## TASK STATEMENT
Each line below with the word "middle" needs to be copied.
____ RECORDS SHOWN
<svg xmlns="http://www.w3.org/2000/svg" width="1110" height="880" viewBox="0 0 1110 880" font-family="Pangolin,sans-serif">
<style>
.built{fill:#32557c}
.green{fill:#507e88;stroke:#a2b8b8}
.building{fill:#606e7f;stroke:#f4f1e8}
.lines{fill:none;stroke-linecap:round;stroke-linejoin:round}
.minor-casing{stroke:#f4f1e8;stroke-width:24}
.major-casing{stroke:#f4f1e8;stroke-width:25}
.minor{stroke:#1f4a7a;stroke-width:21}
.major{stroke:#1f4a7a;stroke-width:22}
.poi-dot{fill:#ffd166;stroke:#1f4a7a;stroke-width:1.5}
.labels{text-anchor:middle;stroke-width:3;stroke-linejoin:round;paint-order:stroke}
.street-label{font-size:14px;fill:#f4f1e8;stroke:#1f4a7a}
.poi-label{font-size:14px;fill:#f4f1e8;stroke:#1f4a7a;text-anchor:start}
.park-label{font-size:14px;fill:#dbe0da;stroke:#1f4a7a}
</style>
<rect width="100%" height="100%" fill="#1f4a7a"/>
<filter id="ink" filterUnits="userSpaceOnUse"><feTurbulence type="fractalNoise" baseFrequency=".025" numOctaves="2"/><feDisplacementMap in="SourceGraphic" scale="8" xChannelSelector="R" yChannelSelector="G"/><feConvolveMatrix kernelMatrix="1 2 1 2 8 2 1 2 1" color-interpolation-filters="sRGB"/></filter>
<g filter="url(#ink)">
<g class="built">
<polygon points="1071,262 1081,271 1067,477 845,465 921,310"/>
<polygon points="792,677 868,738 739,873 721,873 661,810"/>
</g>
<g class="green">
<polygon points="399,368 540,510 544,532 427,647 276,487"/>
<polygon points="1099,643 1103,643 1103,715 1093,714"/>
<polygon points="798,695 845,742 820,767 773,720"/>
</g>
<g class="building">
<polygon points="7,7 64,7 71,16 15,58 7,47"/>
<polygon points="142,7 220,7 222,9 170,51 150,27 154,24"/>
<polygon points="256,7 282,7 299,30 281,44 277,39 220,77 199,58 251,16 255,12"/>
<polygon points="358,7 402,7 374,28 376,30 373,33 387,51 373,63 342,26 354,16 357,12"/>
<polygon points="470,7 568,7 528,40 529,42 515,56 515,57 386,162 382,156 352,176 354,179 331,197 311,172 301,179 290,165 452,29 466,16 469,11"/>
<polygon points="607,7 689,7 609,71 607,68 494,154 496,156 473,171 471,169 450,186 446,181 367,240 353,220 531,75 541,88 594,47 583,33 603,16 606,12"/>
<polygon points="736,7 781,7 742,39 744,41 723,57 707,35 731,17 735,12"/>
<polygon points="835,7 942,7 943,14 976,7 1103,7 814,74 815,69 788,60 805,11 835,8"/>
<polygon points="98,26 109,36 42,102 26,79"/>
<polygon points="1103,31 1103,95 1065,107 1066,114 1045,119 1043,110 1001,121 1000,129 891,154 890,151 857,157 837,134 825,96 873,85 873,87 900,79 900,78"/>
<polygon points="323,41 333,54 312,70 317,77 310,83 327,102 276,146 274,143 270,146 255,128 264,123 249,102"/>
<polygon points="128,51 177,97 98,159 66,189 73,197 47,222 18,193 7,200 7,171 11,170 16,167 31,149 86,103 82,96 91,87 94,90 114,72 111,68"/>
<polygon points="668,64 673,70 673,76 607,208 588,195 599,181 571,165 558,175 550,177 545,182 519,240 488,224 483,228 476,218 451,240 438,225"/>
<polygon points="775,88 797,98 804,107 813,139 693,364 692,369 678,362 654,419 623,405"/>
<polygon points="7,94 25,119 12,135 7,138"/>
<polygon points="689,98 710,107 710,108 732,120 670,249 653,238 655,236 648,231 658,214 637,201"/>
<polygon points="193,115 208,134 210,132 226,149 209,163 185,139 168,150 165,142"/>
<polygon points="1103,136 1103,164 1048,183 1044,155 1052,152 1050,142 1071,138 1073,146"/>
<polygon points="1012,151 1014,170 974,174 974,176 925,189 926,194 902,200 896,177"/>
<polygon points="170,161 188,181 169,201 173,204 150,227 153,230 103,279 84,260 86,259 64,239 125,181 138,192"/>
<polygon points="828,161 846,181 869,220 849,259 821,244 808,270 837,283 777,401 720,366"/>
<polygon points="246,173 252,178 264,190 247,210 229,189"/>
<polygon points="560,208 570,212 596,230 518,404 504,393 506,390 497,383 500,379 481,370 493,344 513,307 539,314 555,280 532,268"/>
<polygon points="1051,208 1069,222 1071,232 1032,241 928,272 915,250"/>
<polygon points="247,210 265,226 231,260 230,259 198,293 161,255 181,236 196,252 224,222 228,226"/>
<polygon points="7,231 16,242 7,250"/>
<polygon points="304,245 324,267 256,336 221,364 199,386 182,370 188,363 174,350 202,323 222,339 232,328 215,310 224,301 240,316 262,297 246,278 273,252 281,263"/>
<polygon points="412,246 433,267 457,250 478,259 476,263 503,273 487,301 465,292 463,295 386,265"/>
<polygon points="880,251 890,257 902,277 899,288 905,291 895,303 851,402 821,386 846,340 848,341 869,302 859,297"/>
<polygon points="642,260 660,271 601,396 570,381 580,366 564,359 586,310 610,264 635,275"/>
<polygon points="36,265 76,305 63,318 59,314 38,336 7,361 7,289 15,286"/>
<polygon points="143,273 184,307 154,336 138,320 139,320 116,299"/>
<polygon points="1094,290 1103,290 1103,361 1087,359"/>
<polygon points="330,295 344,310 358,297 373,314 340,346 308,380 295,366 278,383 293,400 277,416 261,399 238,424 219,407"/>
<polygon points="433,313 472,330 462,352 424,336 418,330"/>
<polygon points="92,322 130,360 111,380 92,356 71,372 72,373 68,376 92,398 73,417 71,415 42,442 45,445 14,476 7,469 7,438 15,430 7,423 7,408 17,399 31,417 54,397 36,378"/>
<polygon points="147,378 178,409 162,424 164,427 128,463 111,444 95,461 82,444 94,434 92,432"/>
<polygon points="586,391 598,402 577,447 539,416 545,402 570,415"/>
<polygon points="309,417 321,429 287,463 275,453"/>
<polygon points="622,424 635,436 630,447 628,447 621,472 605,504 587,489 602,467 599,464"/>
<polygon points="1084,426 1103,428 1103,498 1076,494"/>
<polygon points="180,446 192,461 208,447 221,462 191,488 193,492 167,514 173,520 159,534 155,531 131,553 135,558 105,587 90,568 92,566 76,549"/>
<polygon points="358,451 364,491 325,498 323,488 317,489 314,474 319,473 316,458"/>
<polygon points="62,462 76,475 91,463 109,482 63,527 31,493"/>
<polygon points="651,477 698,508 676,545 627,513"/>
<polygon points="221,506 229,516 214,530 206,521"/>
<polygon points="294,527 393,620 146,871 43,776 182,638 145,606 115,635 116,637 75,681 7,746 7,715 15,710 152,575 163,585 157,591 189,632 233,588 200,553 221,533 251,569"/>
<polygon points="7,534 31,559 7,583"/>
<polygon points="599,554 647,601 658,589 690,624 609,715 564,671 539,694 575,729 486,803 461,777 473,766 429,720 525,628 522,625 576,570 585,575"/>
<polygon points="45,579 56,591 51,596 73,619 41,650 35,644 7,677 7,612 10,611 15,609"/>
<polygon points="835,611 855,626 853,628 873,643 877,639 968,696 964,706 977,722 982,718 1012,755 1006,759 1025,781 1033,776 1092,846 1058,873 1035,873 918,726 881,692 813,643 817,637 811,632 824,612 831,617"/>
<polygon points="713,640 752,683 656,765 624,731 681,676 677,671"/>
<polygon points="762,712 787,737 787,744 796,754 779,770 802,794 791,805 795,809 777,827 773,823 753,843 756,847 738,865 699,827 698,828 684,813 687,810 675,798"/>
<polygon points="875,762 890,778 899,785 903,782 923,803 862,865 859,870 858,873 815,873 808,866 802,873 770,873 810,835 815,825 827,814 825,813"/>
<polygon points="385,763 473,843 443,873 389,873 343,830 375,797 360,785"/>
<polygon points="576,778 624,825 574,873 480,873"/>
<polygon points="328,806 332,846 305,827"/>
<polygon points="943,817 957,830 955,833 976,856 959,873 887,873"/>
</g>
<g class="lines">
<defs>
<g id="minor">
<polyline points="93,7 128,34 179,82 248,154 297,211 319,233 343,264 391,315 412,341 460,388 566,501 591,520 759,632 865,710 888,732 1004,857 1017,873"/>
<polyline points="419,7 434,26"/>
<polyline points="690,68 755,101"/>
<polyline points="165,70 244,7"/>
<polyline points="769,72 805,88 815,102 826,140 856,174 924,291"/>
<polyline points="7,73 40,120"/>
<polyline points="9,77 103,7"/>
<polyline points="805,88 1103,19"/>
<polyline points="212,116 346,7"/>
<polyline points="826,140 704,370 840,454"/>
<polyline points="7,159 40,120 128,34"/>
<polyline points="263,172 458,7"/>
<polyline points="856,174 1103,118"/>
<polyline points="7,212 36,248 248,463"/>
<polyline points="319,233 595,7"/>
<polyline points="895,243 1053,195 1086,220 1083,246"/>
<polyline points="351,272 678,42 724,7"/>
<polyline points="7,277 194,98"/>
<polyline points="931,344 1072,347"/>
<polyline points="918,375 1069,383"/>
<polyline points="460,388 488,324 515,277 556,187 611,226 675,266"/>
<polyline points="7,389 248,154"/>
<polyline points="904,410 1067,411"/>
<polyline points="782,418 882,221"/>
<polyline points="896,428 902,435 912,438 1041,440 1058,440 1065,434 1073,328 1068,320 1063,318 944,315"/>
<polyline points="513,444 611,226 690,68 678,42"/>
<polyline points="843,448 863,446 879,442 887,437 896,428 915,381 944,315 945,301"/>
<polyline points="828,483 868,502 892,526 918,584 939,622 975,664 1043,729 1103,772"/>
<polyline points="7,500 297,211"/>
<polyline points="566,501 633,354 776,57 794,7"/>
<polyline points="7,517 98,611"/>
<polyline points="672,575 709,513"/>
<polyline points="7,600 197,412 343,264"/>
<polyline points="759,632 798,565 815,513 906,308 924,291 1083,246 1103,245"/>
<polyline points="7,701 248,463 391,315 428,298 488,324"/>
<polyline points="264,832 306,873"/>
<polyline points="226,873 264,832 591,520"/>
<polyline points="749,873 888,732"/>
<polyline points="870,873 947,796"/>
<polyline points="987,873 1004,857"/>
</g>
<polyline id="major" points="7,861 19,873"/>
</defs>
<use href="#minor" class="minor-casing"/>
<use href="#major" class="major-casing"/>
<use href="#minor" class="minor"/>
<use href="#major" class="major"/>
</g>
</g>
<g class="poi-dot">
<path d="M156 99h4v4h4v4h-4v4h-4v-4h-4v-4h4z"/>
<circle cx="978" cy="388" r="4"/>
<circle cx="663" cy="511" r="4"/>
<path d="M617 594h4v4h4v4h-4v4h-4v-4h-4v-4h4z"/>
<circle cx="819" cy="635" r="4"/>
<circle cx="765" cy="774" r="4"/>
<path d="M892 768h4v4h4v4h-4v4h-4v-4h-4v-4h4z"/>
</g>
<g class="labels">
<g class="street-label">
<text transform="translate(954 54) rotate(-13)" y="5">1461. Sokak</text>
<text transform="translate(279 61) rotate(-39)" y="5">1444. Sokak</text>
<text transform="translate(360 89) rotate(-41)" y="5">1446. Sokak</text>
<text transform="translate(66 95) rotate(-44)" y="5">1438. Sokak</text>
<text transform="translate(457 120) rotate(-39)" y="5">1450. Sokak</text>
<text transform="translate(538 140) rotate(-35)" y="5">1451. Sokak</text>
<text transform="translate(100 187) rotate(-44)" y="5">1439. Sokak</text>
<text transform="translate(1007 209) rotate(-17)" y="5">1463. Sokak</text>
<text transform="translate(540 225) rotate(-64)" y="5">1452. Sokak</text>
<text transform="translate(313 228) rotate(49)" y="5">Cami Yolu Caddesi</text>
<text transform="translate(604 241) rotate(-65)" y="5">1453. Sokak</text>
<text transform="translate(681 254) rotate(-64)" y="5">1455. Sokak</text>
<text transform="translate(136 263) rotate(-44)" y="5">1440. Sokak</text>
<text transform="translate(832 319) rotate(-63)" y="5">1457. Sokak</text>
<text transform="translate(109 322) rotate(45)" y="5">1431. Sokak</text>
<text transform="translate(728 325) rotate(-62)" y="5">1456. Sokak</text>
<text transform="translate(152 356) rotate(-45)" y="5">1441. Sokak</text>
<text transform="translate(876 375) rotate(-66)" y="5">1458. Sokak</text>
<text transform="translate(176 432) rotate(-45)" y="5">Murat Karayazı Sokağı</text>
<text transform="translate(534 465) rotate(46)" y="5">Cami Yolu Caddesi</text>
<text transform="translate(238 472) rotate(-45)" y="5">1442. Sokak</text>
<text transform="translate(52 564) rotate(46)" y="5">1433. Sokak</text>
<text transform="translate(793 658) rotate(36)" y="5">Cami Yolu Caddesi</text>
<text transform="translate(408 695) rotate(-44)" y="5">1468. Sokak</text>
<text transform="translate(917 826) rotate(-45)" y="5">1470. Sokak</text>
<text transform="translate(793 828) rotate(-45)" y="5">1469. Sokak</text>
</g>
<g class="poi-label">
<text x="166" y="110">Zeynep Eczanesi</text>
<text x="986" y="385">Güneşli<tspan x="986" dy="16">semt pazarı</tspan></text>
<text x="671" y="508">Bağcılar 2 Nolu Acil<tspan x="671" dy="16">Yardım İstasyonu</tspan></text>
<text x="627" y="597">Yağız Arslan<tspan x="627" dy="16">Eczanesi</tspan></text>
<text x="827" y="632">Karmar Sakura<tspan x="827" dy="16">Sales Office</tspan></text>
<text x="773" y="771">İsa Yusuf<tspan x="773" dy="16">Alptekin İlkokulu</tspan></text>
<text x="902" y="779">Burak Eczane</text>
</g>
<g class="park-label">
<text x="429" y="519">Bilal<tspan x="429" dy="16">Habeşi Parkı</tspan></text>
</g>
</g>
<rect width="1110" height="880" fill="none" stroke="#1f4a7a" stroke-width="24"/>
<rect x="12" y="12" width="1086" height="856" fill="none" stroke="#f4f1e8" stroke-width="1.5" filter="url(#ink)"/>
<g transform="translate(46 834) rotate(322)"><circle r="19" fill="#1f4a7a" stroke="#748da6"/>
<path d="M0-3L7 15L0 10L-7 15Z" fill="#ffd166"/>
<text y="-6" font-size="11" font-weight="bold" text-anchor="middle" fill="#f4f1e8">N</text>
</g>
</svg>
________
## EXERCISE OUTPUT
.labels{text-anchor:middle;stroke-width:3;stroke-linejoin:round;paint-order:stroke}
<text y="-6" font-size="11" font-weight="bold" text-anchor="middle" fill="#f4f1e8">N</text>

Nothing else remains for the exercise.